Es un tipo flaco y con agallas. Se enfrentó a los antidisturbios de Génova, que en la contracumbre del G8 de 2001 acababan de matar de un tiro y posterior atropello a un joven anarquista —“en defensa propia”, declaró la indecorosa sentencia absolutoria—. Paul Kingsnorth (1972) vive en la boscosa Cumbria, la zona más boreal de Inglaterra. Dicta talleres gratuitos para enseñar a usar la guadaña, la antiquísima herramienta para el corte de hierba, y siega heno cada día. “Si lo has hecho bien, deberías ver largas hileras onduladas de hierba amontonada y claras franjas entre ellas. Es una vista que habría resultado familiar a cualquier habitante medieval de este viejísimo continente”, escribe en uno de sus ensayos, Ecología oscura. Buscando certezas en un mundo postverde, que se puede encontrar en Internet y comienza con una cita de Leonard Cohen: Toma el único árbol que queda / Y úsalo para rellenar el agujero de tu cultura.

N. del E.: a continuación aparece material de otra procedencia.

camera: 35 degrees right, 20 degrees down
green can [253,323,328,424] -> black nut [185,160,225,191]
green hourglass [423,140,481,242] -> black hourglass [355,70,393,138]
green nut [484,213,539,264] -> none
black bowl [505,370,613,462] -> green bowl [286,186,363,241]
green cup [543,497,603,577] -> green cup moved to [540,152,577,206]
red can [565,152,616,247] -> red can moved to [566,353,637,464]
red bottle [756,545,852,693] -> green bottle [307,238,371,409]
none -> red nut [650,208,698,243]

Figura notable del ecologismo y la antiglobalización desde los años noventa, habitual detenido por encadenarse y paralizar obras del pseudoprogreso, exdirigente de Greenpeace, Kingsnorth acepta ahora la derrota: el triunfo de la naturaleza. Es una de las voces contrarias al proteccionismo verde clásico, porque la batalla está perdida y lo honesto es reconocer que la Tierra no nos necesita y puede seguir existiendo sin nosotros. Kingsnorth preside el Proyecto Montaña Oscura, un grupo de personas que ha dejado de creer en las teorías de autodefensa de la nociva civilización humana: el mito del progreso, el antropocentrismo renacentista y el romanticismo del siglo XVIII, que fusionó la divinidad cristiana con el equilibrio ambiental.

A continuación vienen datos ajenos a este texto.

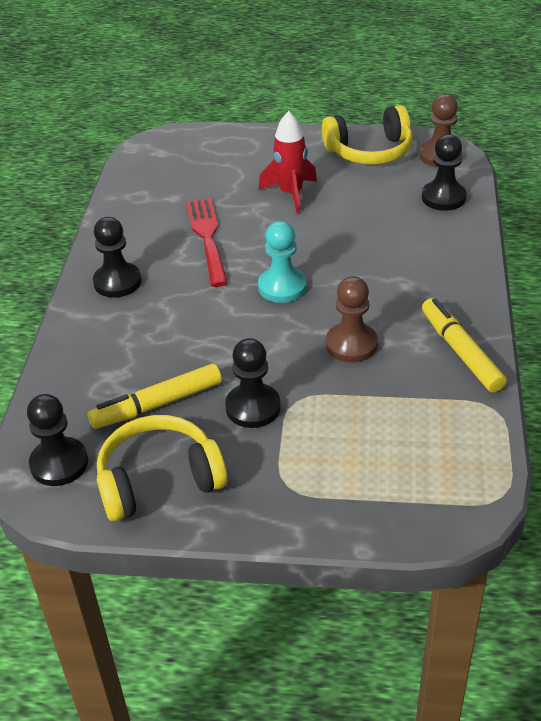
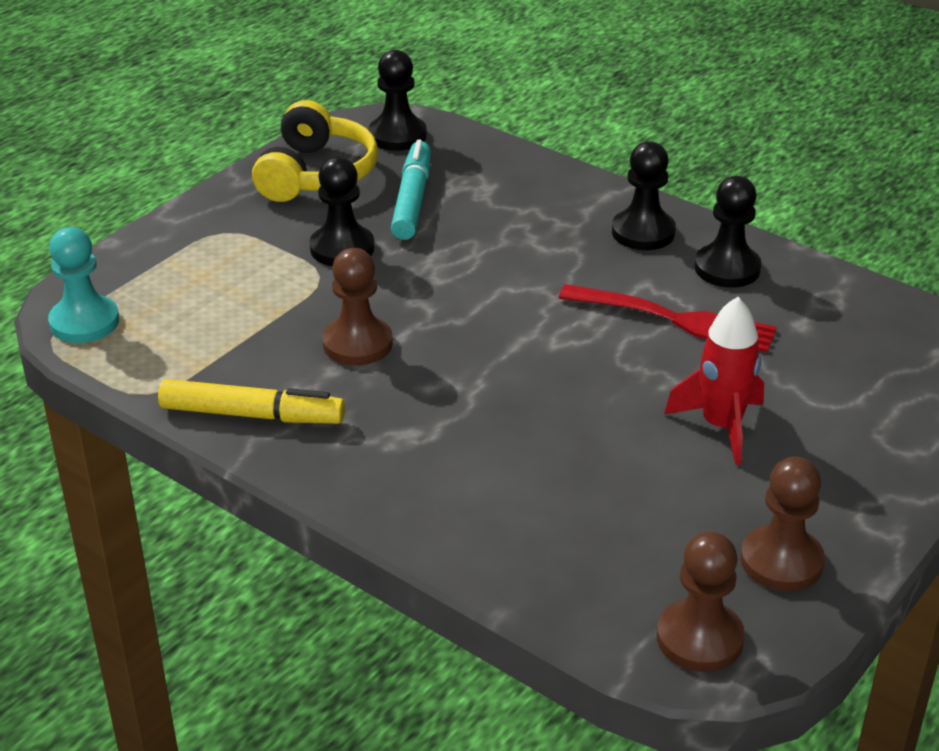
camera: 120 degrees right, 5 degrees down
yellow marker [88,363,222,429] -> turquoise marker [391,140,431,240]
turquoise pawn [258,221,307,303] -> turquoise pawn moved to [48,227,119,343]
yellow headphones [322,105,413,165] -> brown pawn [740,457,825,591]
black pawn [422,134,466,211] -> black pawn moved to [695,176,762,288]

El inglés de la guadaña y el estadounidense Timothy Morton (1968), filósofo y autor de los dos libros fundacionales de la llamada ecología oscura —Ecology Without Nature y Dark Ecology: For a Logic of Future Coexistence, ninguno traducido al castellano por nuestro perezoso sector editorial—, opinan que es necesario sacudirse del obsoleto paternalismo de los verdes que basan toda estrategia en el verbo “proteger”, curiosamente el mismo que justifica la represión social del te pego para que aprendas… Los oscuros quieren introducir en el discurso ambientalista la vacilación, la incertidumbre, la ironía, la negatividad y el horror. Aceptan que el fin de la raza humana es más que posible y admiten “nuestra convivencia con las sustancias tóxicas que hemos creado y explotado”. No es inacción: es ser responsable, aceptar la pena y pagar la deuda.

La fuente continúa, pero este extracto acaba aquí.